PR: How do we know if an ankle is sprained? One cannot walk on it, and it hurts. So, in medical terms, this represents loss of function and irritability. So, in the simplest terms, a traumatic injury is something that occurs after a pathological insult (not the zinger about your mom) where there is loss of function and or irritability. So how do we know if the brain is “sprained” or concussed? Exactly the same way. There is a loss of function (walking, talking, memory, etc.) and irritability. Neurologic irritability is a cranky brain. Bright lights or sounds are bothersome. There may be nausea, vomiting, or headaches. So, anyone that has ticked a single box within the loss of function and or irritability has, by definition, a concussion. It will likely be proven with research that COVID has its own inflammatory pathways leading to loss of function. I think the realm of occupational therapy as dealt with concussions and other rehabilitation specialties will probably become an emerging field.

CN: What else do we need to know?

PR: I think it’s important for people to understand the baggage different viruses may bring, not just COVID. Most viruses will affect the whole body. HIV is a perfect example of how one may believe one has a minor infection with aches and fevers for just a few days, but it will reside in the immune and neurological systems. Other viruses may infect the whole body but have a predilection to infect the heart as another example.

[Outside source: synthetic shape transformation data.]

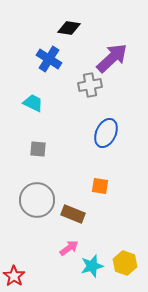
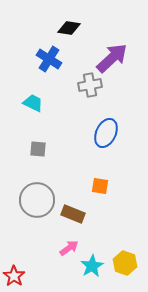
cyan star: rotated 15 degrees counterclockwise
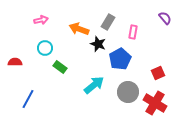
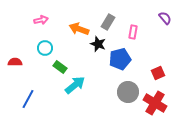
blue pentagon: rotated 15 degrees clockwise
cyan arrow: moved 19 px left
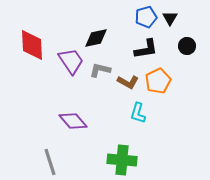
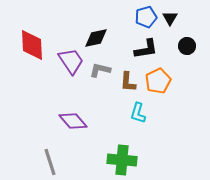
brown L-shape: rotated 65 degrees clockwise
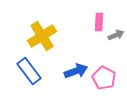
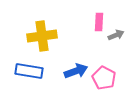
yellow cross: rotated 24 degrees clockwise
blue rectangle: rotated 44 degrees counterclockwise
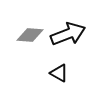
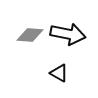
black arrow: rotated 32 degrees clockwise
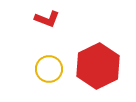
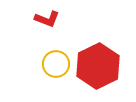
yellow circle: moved 7 px right, 5 px up
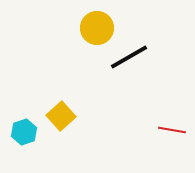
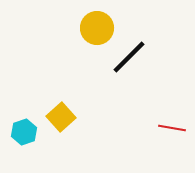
black line: rotated 15 degrees counterclockwise
yellow square: moved 1 px down
red line: moved 2 px up
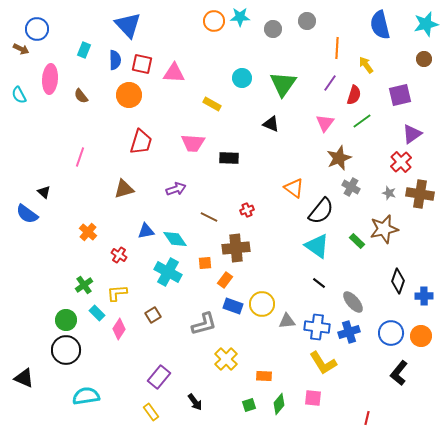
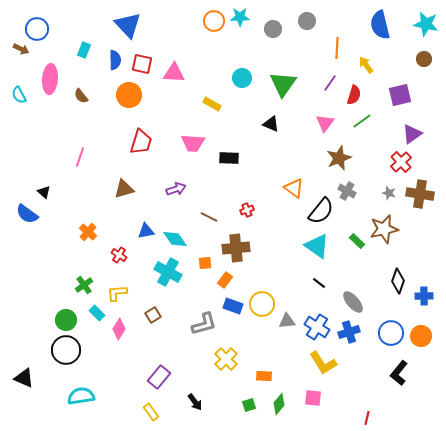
cyan star at (426, 24): rotated 25 degrees clockwise
gray cross at (351, 187): moved 4 px left, 4 px down
blue cross at (317, 327): rotated 25 degrees clockwise
cyan semicircle at (86, 396): moved 5 px left
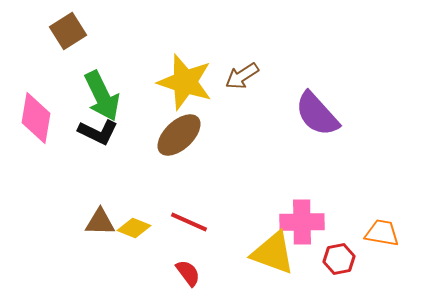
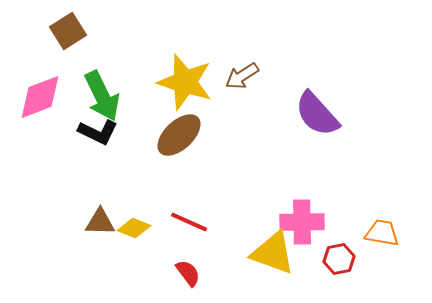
pink diamond: moved 4 px right, 21 px up; rotated 60 degrees clockwise
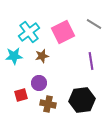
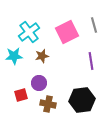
gray line: moved 1 px down; rotated 42 degrees clockwise
pink square: moved 4 px right
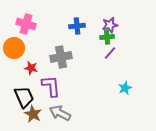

The real issue with COVID is it can affect so many different organs in the same way other viruses would affect their target organs. Think of COVID as a combination of viruses. Encephalitis is inflammation in the brain. Brain fog may be related to this, and according to the research mentioned above, it may well be.

 

Peter Rizzo MD, Dip ABEM, FACEM, ACRRM Registrar served as Attending Physician at Montefiore Medical Center, New York. He currently practices remote/rural medicine in Australia.